Der folgende Beitrag ist vor 2021 erschienen. Unsere Redaktion hat seither ein neues Leitbild und redaktionelle Standards. Weitere Informationen finden Sie hier.

Es hörte sich so erfreulich an: Im Bildungspaket für ALG-II-Empfänger bzw. deren Kinder sollte auch Geld für Nachhilfekosten enthalten sein. Nachhilfe ist im allgemeinen bereits ein Streitthema, denn die Tatsache, dass auch eine Vielzahl von Gymnasiasten bereits auf Nachhilfe angewiesen ist, lässt die Frage aufkommen, woran dies liegt. Werden Schüler in Schulformen gepresst, denen sie nicht gewachsen sind? Oder ist die schulische Wissensvermittlung so schlecht, dass es ohne Nachhilfe gar nicht mehr gehen kann? Unabhängig von dieser Frage aber war die Neuregelung für ALG-II-Empfänger Grund zum Aufatmen. Bis es ans Kleingedruckte ging. Denn die Gewährung der Kostenübernahme war an viele Bedingungen geknüpft:

Ein Anspruch auf die notwendige Lernförderung hat Ihr Kind, wenn z.B. Ihr Kind Versetzungs gefährdet (sic!) ist und durch Nachhilfeunterricht die Versetzung doch noch schaffen würde. Der Förderbedarf kann nur durch die Schullehrerinnen und Schullehrer festgestellt und bescheinigt werden. Die Lernförderung kann intern durch die Schule in der Schule organisiert werden oder auch außerhalb der Schule durch private Einrichtungen.

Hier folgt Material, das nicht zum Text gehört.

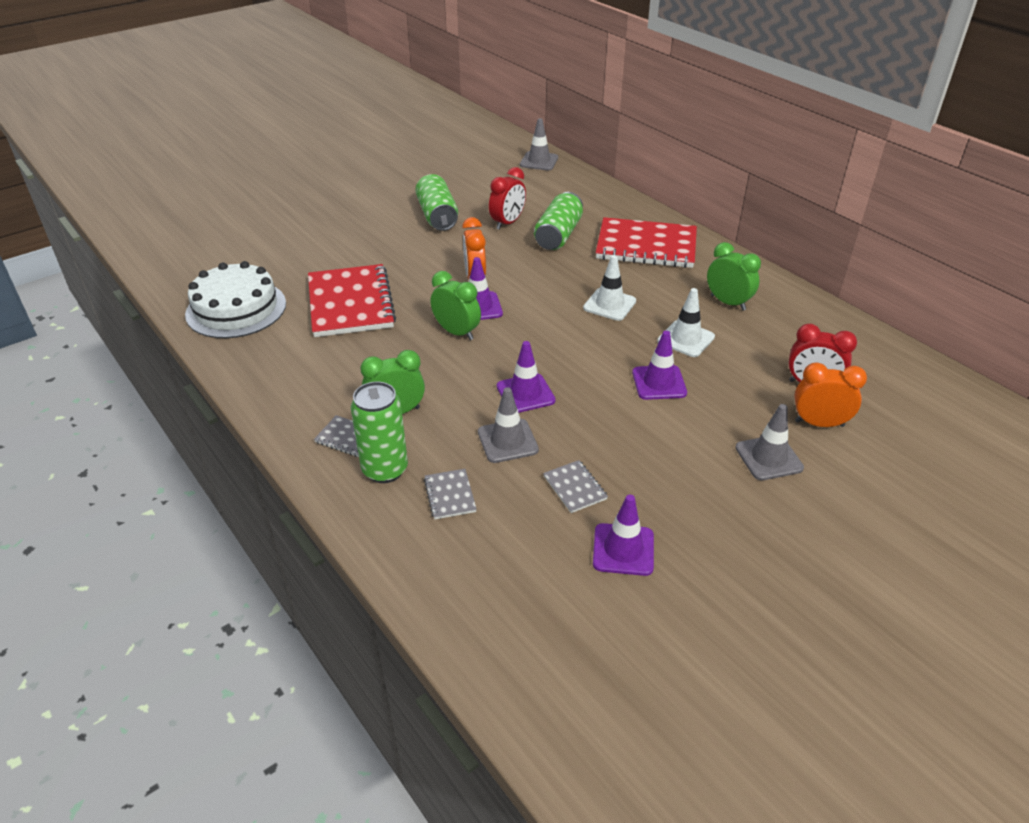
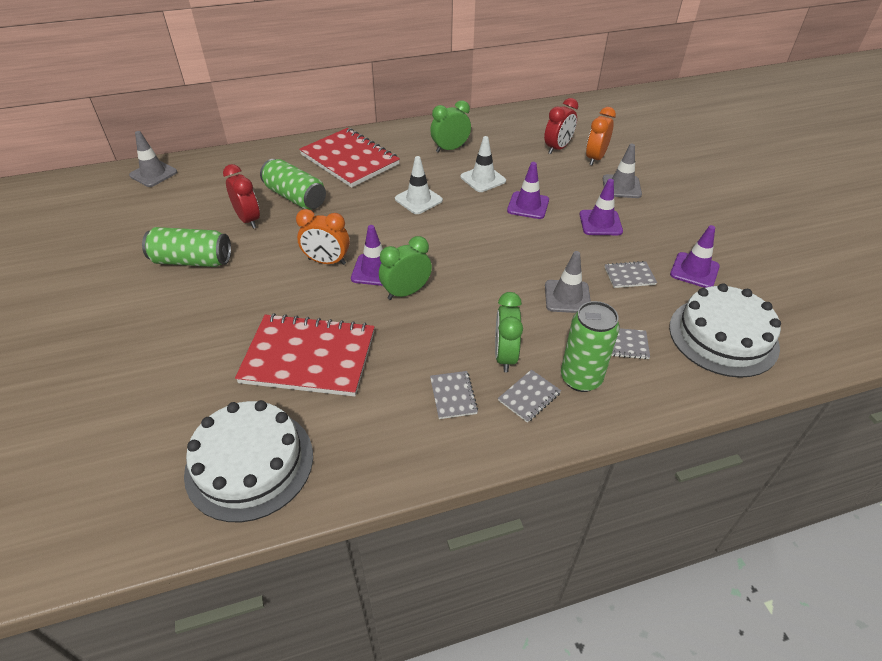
camera: 70 degrees left, 5 degrees up
(333, 390) = (453, 396): none -> grey notebook
(504, 586) = (723, 336): none -> white cake
(525, 393) = (512, 273): purple traffic cone -> purple traffic cone (600, 223)
(646, 246) = (349, 160): red notebook -> red notebook turned 75 degrees counterclockwise

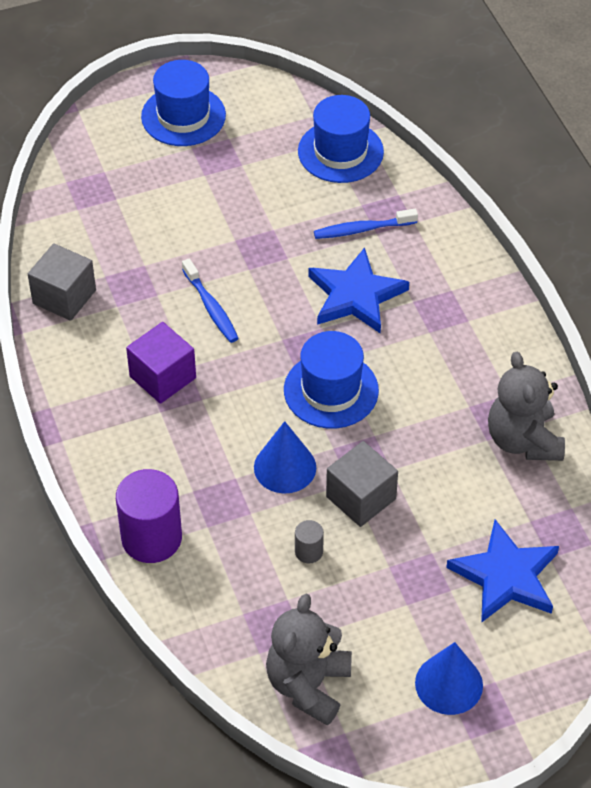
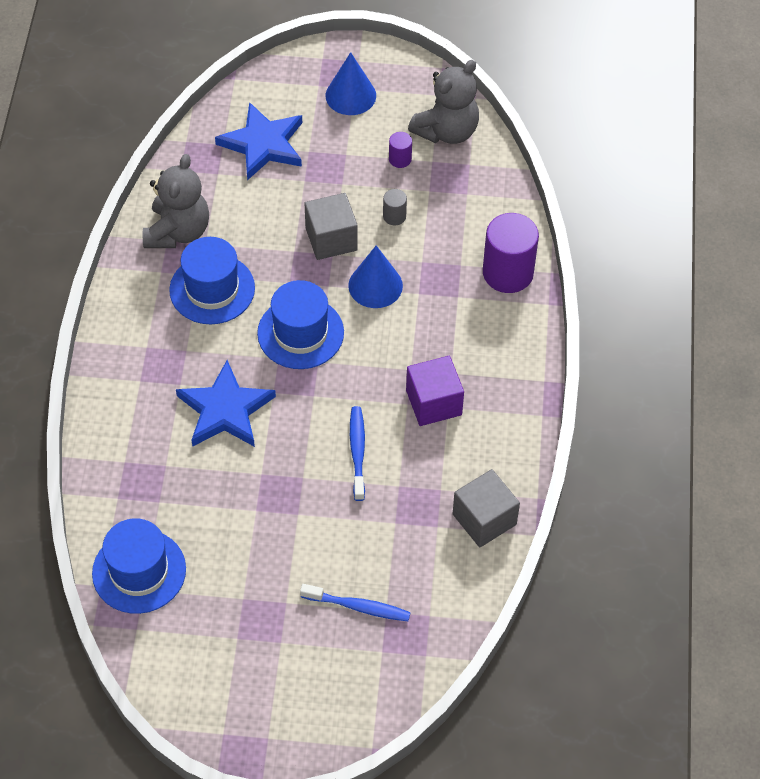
camera: 155 degrees left, 5 degrees up
(183, 116) = (267, 688): blue hat -> blue hat (212, 289)
(342, 624) = (400, 159): none -> purple cylinder
(362, 229) = (176, 474): blue toothbrush -> blue toothbrush (358, 607)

Das Sozialgericht in Frankfurt am Main entschied nun über die Kostenübernahme für Nachhilfeunterricht im Fall eines 16-Jährigen, der sowohl in Mathematik als auch in Physik schwächelte. Da aber die Nachhilfe, deren Kosten sich auf monatlich 76 Euro beliefen, nicht zu einer Verbesserung, sondern zu einer Verschlechterung der Noten führte, wurde der Antrag abgelehnt, was das Gericht als rechtmäßig ansah. Da sich keine Verbesserung ergab, so das Gericht, war die Nachhilfe nicht geeignet, die erforderlichen Lernziele zu erreichen. Die Kosten für die erfolglose Nachhilfe sind somit von den Eltern bzw. dem Jugendlichen selbst zu tragen.

Da bei einer Nachhilfe aber nie eine Erfolgsgarantie gegeben werden kann, stellt sich die Frage, inwiefern sich hier eine für ALG-II-Empfänger positive Situation ergeben hat. Nachhilfe kann durch viele Effekte scheitern - der Nachhilfelehrer ist nicht fähig, den Lehrstoff zu vermitteln, er kann die Defizite des Nachhilfesuchenden nicht erfassen oder geht nicht darauf ein, er nimmt sich zu wenig Zeit usw. usf. Selbstverständlich kann auch der Nachhilfesuchende am Scheitern (mit)schuldig sein, doch die Frage bleibt offen, inwiefern hier das Bildungspaket eine Verbesserung mit sich bringen soll, wenn für jeden, der für seine Sprösslinge Nachhilfekosten investiert, deren Übernahme nur dann gewährleistet ist, wenn sich durch die Nachhilfe tatsächlich ein Erfolg einstellt und wann dies beurteilt werden soll. Oft sind es gerade die ersten Nachhilfestunden, die zunächst ein gegenseitiges "Beschnuppern" und Annähern bedeuten, so dass ein Lernerfolg erst später einsetzt. Bis dies der Fall ist, bleiben die Eltern auf den Kosten sitzen - was letztendlich bedeuten wird, dass viele gar nicht erst Nachhilfe in Anspruch nehmen werden. Wie auch?